(Collected data entries)
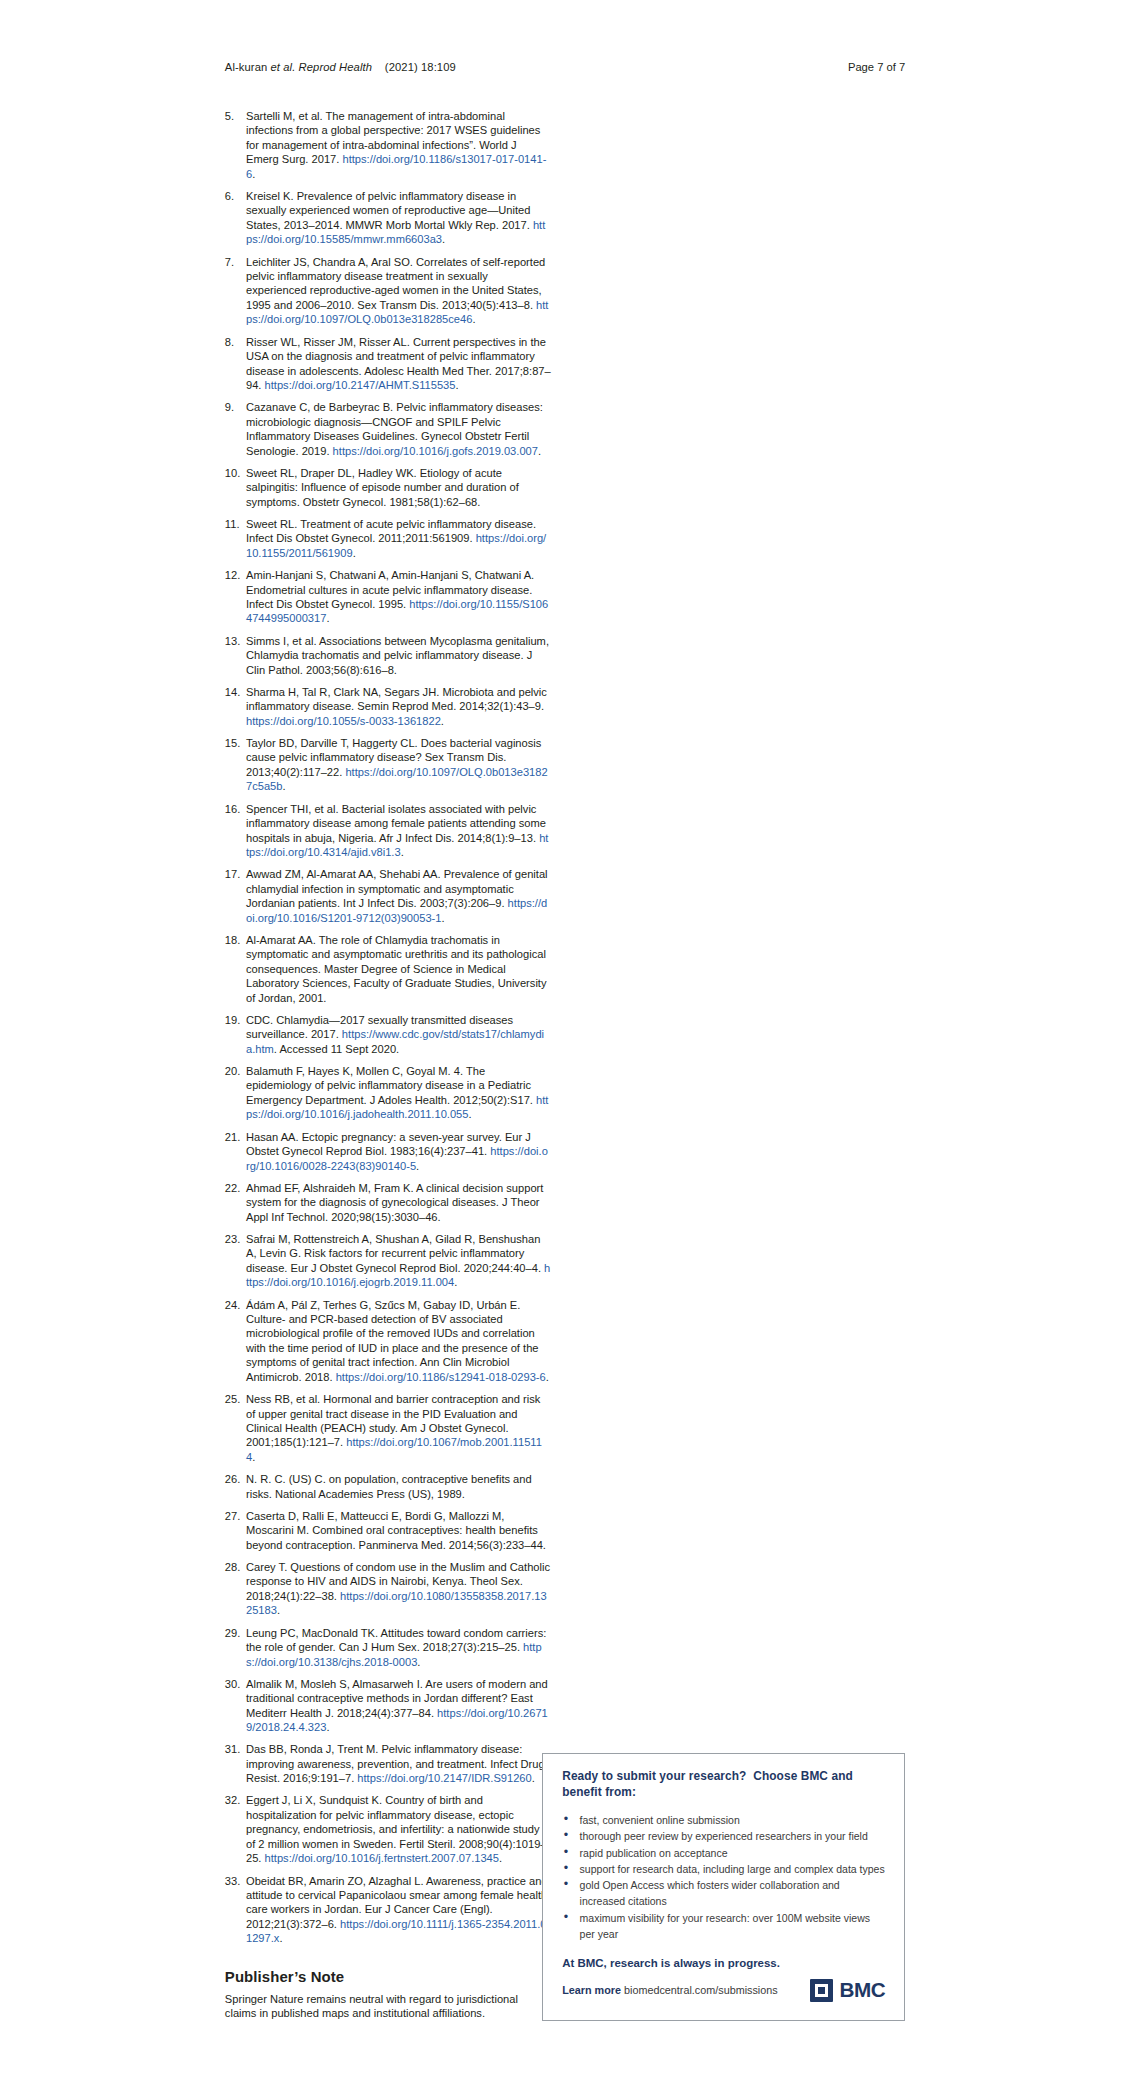Al-kuran et al. Reprod Health (2021) 18:109
Page 7 of 7
Sartelli M, et al. The management of intra-abdominal infections from a global perspective: 2017 WSES guidelines for management of intra-abdominal infections”. World J Emerg Surg. 2017. https://doi.org/10.1186/s13017-017-0141-6.
Kreisel K. Prevalence of pelvic inflammatory disease in sexually experienced women of reproductive age—United States, 2013–2014. MMWR Morb Mortal Wkly Rep. 2017. https://doi.org/10.15585/mmwr.mm6603a3.
Leichliter JS, Chandra A, Aral SO. Correlates of self-reported pelvic inflammatory disease treatment in sexually experienced reproductive-aged women in the United States, 1995 and 2006–2010. Sex Transm Dis. 2013;40(5):413–8. https://doi.org/10.1097/OLQ.0b013e318285ce46.
Risser WL, Risser JM, Risser AL. Current perspectives in the USA on the diagnosis and treatment of pelvic inflammatory disease in adolescents. Adolesc Health Med Ther. 2017;8:87–94. https://doi.org/10.2147/AHMT.S115535.
Cazanave C, de Barbeyrac B. Pelvic inflammatory diseases: microbiologic diagnosis—CNGOF and SPILF Pelvic Inflammatory Diseases Guidelines. Gynecol Obstetr Fertil Senologie. 2019. https://doi.org/10.1016/j.gofs.2019.03.007.
Sweet RL, Draper DL, Hadley WK. Etiology of acute salpingitis: Influence of episode number and duration of symptoms. Obstetr Gynecol. 1981;58(1):62–68.
Sweet RL. Treatment of acute pelvic inflammatory disease. Infect Dis Obstet Gynecol. 2011;2011:561909. https://doi.org/10.1155/2011/561909.
Amin-Hanjani S, Chatwani A, Amin-Hanjani S, Chatwani A. Endometrial cultures in acute pelvic inflammatory disease. Infect Dis Obstet Gynecol. 1995. https://doi.org/10.1155/S1064744995000317.
Simms I, et al. Associations between Mycoplasma genitalium, Chlamydia trachomatis and pelvic inflammatory disease. J Clin Pathol. 2003;56(8):616–8.
Sharma H, Tal R, Clark NA, Segars JH. Microbiota and pelvic inflammatory disease. Semin Reprod Med. 2014;32(1):43–9. https://doi.org/10.1055/s-0033-1361822.
Taylor BD, Darville T, Haggerty CL. Does bacterial vaginosis cause pelvic inflammatory disease? Sex Transm Dis. 2013;40(2):117–22. https://doi.org/10.1097/OLQ.0b013e31827c5a5b.
Spencer THI, et al. Bacterial isolates associated with pelvic inflammatory disease among female patients attending some hospitals in abuja, Nigeria. Afr J Infect Dis. 2014;8(1):9–13. https://doi.org/10.4314/ajid.v8i1.3.
Awwad ZM, Al-Amarat AA, Shehabi AA. Prevalence of genital chlamydial infection in symptomatic and asymptomatic Jordanian patients. Int J Infect Dis. 2003;7(3):206–9. https://doi.org/10.1016/S1201-9712(03)90053-1.
Al-Amarat AA. The role of Chlamydia trachomatis in symptomatic and asymptomatic urethritis and its pathological consequences. Master Degree of Science in Medical Laboratory Sciences, Faculty of Graduate Studies, University of Jordan, 2001.
CDC. Chlamydia—2017 sexually transmitted diseases surveillance. 2017. https://www.cdc.gov/std/stats17/chlamydia.htm. Accessed 11 Sept 2020.
Balamuth F, Hayes K, Mollen C, Goyal M. 4. The epidemiology of pelvic inflammatory disease in a Pediatric Emergency Department. J Adoles Health. 2012;50(2):S17. https://doi.org/10.1016/j.jadohealth.2011.10.055.
Hasan AA. Ectopic pregnancy: a seven-year survey. Eur J Obstet Gynecol Reprod Biol. 1983;16(4):237–41. https://doi.org/10.1016/0028-2243(83)90140-5.
Ahmad EF, Alshraideh M, Fram K. A clinical decision support system for the diagnosis of gynecological diseases. J Theor Appl Inf Technol. 2020;98(15):3030–46.
Safrai M, Rottenstreich A, Shushan A, Gilad R, Benshushan A, Levin G. Risk factors for recurrent pelvic inflammatory disease. Eur J Obstet Gynecol Reprod Biol. 2020;244:40–4. https://doi.org/10.1016/j.ejogrb.2019.11.004.
Ádám A, Pál Z, Terhes G, Szűcs M, Gabay ID, Urbán E. Culture- and PCR-based detection of BV associated microbiological profile of the removed IUDs and correlation with the time period of IUD in place and the presence of the symptoms of genital tract infection. Ann Clin Microbiol Antimicrob. 2018. https://doi.org/10.1186/s12941-018-0293-6.
Ness RB, et al. Hormonal and barrier contraception and risk of upper genital tract disease in the PID Evaluation and Clinical Health (PEACH) study. Am J Obstet Gynecol. 2001;185(1):121–7. https://doi.org/10.1067/mob.2001.115114.
N. R. C. (US) C. on population, contraceptive benefits and risks. National Academies Press (US), 1989.
Caserta D, Ralli E, Matteucci E, Bordi G, Mallozzi M, Moscarini M. Combined oral contraceptives: health benefits beyond contraception. Panminerva Med. 2014;56(3):233–44.
Carey T. Questions of condom use in the Muslim and Catholic response to HIV and AIDS in Nairobi, Kenya. Theol Sex. 2018;24(1):22–38. https://doi.org/10.1080/13558358.2017.1325183.
Leung PC, MacDonald TK. Attitudes toward condom carriers: the role of gender. Can J Hum Sex. 2018;27(3):215–25. https://doi.org/10.3138/cjhs.2018-0003.
Almalik M, Mosleh S, Almasarweh I. Are users of modern and traditional contraceptive methods in Jordan different? East Mediterr Health J. 2018;24(4):377–84. https://doi.org/10.26719/2018.24.4.323.
Das BB, Ronda J, Trent M. Pelvic inflammatory disease: improving awareness, prevention, and treatment. Infect Drug Resist. 2016;9:191–7. https://doi.org/10.2147/IDR.S91260.
Eggert J, Li X, Sundquist K. Country of birth and hospitalization for pelvic inflammatory disease, ectopic pregnancy, endometriosis, and infertility: a nationwide study of 2 million women in Sweden. Fertil Steril. 2008;90(4):1019–25. https://doi.org/10.1016/j.fertnstert.2007.07.1345.
Obeidat BR, Amarin ZO, Alzaghal L. Awareness, practice and attitude to cervical Papanicolaou smear among female health care workers in Jordan. Eur J Cancer Care (Engl). 2012;21(3):372–6. https://doi.org/10.1111/j.1365-2354.2011.01297.x.
Publisher’s Note
Springer Nature remains neutral with regard to jurisdictional claims in published maps and institutional affiliations.
Ready to submit your research? Choose BMC and benefit from:
fast, convenient online submission
thorough peer review by experienced researchers in your field
rapid publication on acceptance
support for research data, including large and complex data types
gold Open Access which fosters wider collaboration and increased citations
maximum visibility for your research: over 100M website views per year
At BMC, research is always in progress.
Learn more biomedcentral.com/submissions
BMC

GOAL OF THE EXERCISE
The records must appear again word for word, though none of their pictures should.

SOLUTION TO THIS PROBLEM
Al-kuran et al. Reprod Health (2021) 18:109
Page 7 of 7
Sartelli M, et al. The management of intra-abdominal infections from a global perspective: 2017 WSES guidelines for management of intra-abdominal infections”. World J Emerg Surg. 2017. https://doi.org/10.1186/s13017-017-0141-6.
Kreisel K. Prevalence of pelvic inflammatory disease in sexually experienced women of reproductive age—United States, 2013–2014. MMWR Morb Mortal Wkly Rep. 2017. https://doi.org/10.15585/mmwr.mm6603a3.
Leichliter JS, Chandra A, Aral SO. Correlates of self-reported pelvic inflammatory disease treatment in sexually experienced reproductive-aged women in the United States, 1995 and 2006–2010. Sex Transm Dis. 2013;40(5):413–8. https://doi.org/10.1097/OLQ.0b013e318285ce46.
Risser WL, Risser JM, Risser AL. Current perspectives in the USA on the diagnosis and treatment of pelvic inflammatory disease in adolescents. Adolesc Health Med Ther. 2017;8:87–94. https://doi.org/10.2147/AHMT.S115535.
Cazanave C, de Barbeyrac B. Pelvic inflammatory diseases: microbiologic diagnosis—CNGOF and SPILF Pelvic Inflammatory Diseases Guidelines. Gynecol Obstetr Fertil Senologie. 2019. https://doi.org/10.1016/j.gofs.2019.03.007.
Sweet RL, Draper DL, Hadley WK. Etiology of acute salpingitis: Influence of episode number and duration of symptoms. Obstetr Gynecol. 1981;58(1):62–68.
Sweet RL. Treatment of acute pelvic inflammatory disease. Infect Dis Obstet Gynecol. 2011;2011:561909. https://doi.org/10.1155/2011/561909.
Amin-Hanjani S, Chatwani A, Amin-Hanjani S, Chatwani A. Endometrial cultures in acute pelvic inflammatory disease. Infect Dis Obstet Gynecol. 1995. https://doi.org/10.1155/S1064744995000317.
Simms I, et al. Associations between Mycoplasma genitalium, Chlamydia trachomatis and pelvic inflammatory disease. J Clin Pathol. 2003;56(8):616–8.
Sharma H, Tal R, Clark NA, Segars JH. Microbiota and pelvic inflammatory disease. Semin Reprod Med. 2014;32(1):43–9. https://doi.org/10.1055/s-0033-1361822.
Taylor BD, Darville T, Haggerty CL. Does bacterial vaginosis cause pelvic inflammatory disease? Sex Transm Dis. 2013;40(2):117–22. https://doi.org/10.1097/OLQ.0b013e31827c5a5b.
Spencer THI, et al. Bacterial isolates associated with pelvic inflammatory disease among female patients attending some hospitals in abuja, Nigeria. Afr J Infect Dis. 2014;8(1):9–13. https://doi.org/10.4314/ajid.v8i1.3.
Awwad ZM, Al-Amarat AA, Shehabi AA. Prevalence of genital chlamydial infection in symptomatic and asymptomatic Jordanian patients. Int J Infect Dis. 2003;7(3):206–9. https://doi.org/10.1016/S1201-9712(03)90053-1.
Al-Amarat AA. The role of Chlamydia trachomatis in symptomatic and asymptomatic urethritis and its pathological consequences. Master Degree of Science in Medical Laboratory Sciences, Faculty of Graduate Studies, University of Jordan, 2001.
CDC. Chlamydia—2017 sexually transmitted diseases surveillance. 2017. https://www.cdc.gov/std/stats17/chlamydia.htm. Accessed 11 Sept 2020.
Balamuth F, Hayes K, Mollen C, Goyal M. 4. The epidemiology of pelvic inflammatory disease in a Pediatric Emergency Department. J Adoles Health. 2012;50(2):S17. https://doi.org/10.1016/j.jadohealth.2011.10.055.
Hasan AA. Ectopic pregnancy: a seven-year survey. Eur J Obstet Gynecol Reprod Biol. 1983;16(4):237–41. https://doi.org/10.1016/0028-2243(83)90140-5.
Ahmad EF, Alshraideh M, Fram K. A clinical decision support system for the diagnosis of gynecological diseases. J Theor Appl Inf Technol. 2020;98(15):3030–46.
Safrai M, Rottenstreich A, Shushan A, Gilad R, Benshushan A, Levin G. Risk factors for recurrent pelvic inflammatory disease. Eur J Obstet Gynecol Reprod Biol. 2020;244:40–4. https://doi.org/10.1016/j.ejogrb.2019.11.004.
Ádám A, Pál Z, Terhes G, Szűcs M, Gabay ID, Urbán E. Culture- and PCR-based detection of BV associated microbiological profile of the removed IUDs and correlation with the time period of IUD in place and the presence of the symptoms of genital tract infection. Ann Clin Microbiol Antimicrob. 2018. https://doi.org/10.1186/s12941-018-0293-6.
Ness RB, et al. Hormonal and barrier contraception and risk of upper genital tract disease in the PID Evaluation and Clinical Health (PEACH) study. Am J Obstet Gynecol. 2001;185(1):121–7. https://doi.org/10.1067/mob.2001.115114.
N. R. C. (US) C. on population, contraceptive benefits and risks. National Academies Press (US), 1989.
Caserta D, Ralli E, Matteucci E, Bordi G, Mallozzi M, Moscarini M. Combined oral contraceptives: health benefits beyond contraception. Panminerva Med. 2014;56(3):233–44.
Carey T. Questions of condom use in the Muslim and Catholic response to HIV and AIDS in Nairobi, Kenya. Theol Sex. 2018;24(1):22–38. https://doi.org/10.1080/13558358.2017.1325183.
Leung PC, MacDonald TK. Attitudes toward condom carriers: the role of gender. Can J Hum Sex. 2018;27(3):215–25. https://doi.org/10.3138/cjhs.2018-0003.
Almalik M, Mosleh S, Almasarweh I. Are users of modern and traditional contraceptive methods in Jordan different? East Mediterr Health J. 2018;24(4):377–84. https://doi.org/10.26719/2018.24.4.323.
Das BB, Ronda J, Trent M. Pelvic inflammatory disease: improving awareness, prevention, and treatment. Infect Drug Resist. 2016;9:191–7. https://doi.org/10.2147/IDR.S91260.
Eggert J, Li X, Sundquist K. Country of birth and hospitalization for pelvic inflammatory disease, ectopic pregnancy, endometriosis, and infertility: a nationwide study of 2 million women in Sweden. Fertil Steril. 2008;90(4):1019–25. https://doi.org/10.1016/j.fertnstert.2007.07.1345.
Obeidat BR, Amarin ZO, Alzaghal L. Awareness, practice and attitude to cervical Papanicolaou smear among female health care workers in Jordan. Eur J Cancer Care (Engl). 2012;21(3):372–6. https://doi.org/10.1111/j.1365-2354.2011.01297.x.
Publisher’s Note
Springer Nature remains neutral with regard to jurisdictional claims in published maps and institutional affiliations.
Ready to submit your research? Choose BMC and benefit from:
fast, convenient online submission
thorough peer review by experienced researchers in your field
rapid publication on acceptance
support for research data, including large and complex data types
gold Open Access which fosters wider collaboration and increased citations
maximum visibility for your research: over 100M website views per year
At BMC, research is always in progress.
Learn more biomedcentral.com/submissions
BMC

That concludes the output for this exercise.